### DOCUMENT EXCERPT
Start of Block
HYP3RV3LOCITY: Stack Buffer Overflow Primer: Stack and Assembly in x86

Introduction

A buffer overflow is a very well-known vulnerability that occurs when it is possible to put more data into a buffer than that buffer can hold. In the coming tutorials, we will learn about this vulnerability and how it can be exploited. In this tutorial, however, we will go over some concepts that will be necessary to know in order to understand the buffer overflow.

The Stack Structure

The stack is a data structure that holds information about functions while the program is executing. Whenever a function is called, a new stack frame is pushed onto the stack. When the function is finished executing, its stack frame is popped off the stack. Consider the following program

#include <stdio.h>

int first(int f1, int f2, int f3);
void second(int s1, char s2);

int main(){
 first(1,2,3);
 second (4,'a');
 return 0;
}

int first(int f1, int f2, int f3){
 printf("My numbers: %d, %d, and %d\n", f1,f2,f3);
 int sum = f1 + f2 +f3;
 return sum;
}

void second(int s1, char s2){
 s1++;
}

There are four functions: main(), first(), second(), and printf(). When the program first starts, there is one stack frame on the stack for main(). Then when the program gets to first(), it puts another stack frame on main()'s frame. Then when it gets to printf, it puts the another frame on top of the one for first. When printf finishes printing, the printf frame gets popped off leaving just main and first.
Below is a depiction of how the stack frames would look like during the execution of the program.
End of Block
Data lines
Start of Block
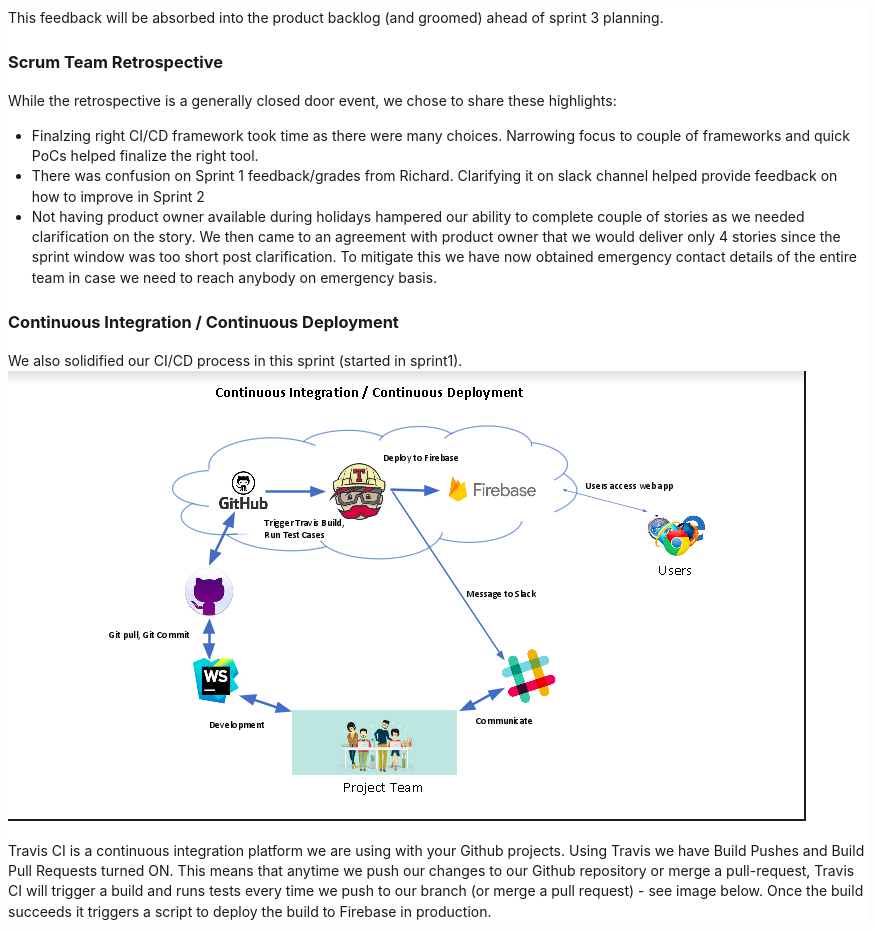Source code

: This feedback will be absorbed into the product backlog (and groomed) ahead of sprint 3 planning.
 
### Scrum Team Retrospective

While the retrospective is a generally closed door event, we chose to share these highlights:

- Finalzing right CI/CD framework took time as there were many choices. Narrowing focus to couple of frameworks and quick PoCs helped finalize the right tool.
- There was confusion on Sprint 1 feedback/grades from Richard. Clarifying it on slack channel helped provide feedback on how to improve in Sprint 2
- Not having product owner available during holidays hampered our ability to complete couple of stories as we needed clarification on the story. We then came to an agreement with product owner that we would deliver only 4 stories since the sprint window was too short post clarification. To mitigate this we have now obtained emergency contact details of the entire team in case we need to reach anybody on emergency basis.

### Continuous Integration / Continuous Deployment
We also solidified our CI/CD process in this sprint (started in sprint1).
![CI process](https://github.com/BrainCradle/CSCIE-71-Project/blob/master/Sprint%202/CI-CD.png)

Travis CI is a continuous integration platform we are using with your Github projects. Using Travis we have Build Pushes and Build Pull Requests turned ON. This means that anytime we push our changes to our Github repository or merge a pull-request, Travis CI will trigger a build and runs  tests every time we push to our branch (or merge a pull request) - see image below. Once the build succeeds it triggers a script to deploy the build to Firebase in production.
End of Block
### ASSIGNMENT 1
In the buffer overflow primer, what happens to a function's stack frame once the function is finished executing?
### ASSIGNMENT 2
Echo the passage of the buffer overflow primer that opens with the words containing "There are four" and closes with "main and first.".
The lines above play no part in this.

### WRITTEN REPLY 1
It is popped off the stack.

### WRITTEN REPLY 2
There are four functions: main(), first(), second(), and printf(). When the program first starts, there is one stack frame on the stack for main(). Then when the program gets to first(), it puts another stack frame on main()'s frame. Then when it gets to printf, it puts the another frame on top of the one for first. When printf finishes printing, the printf frame gets popped off leaving just main and first.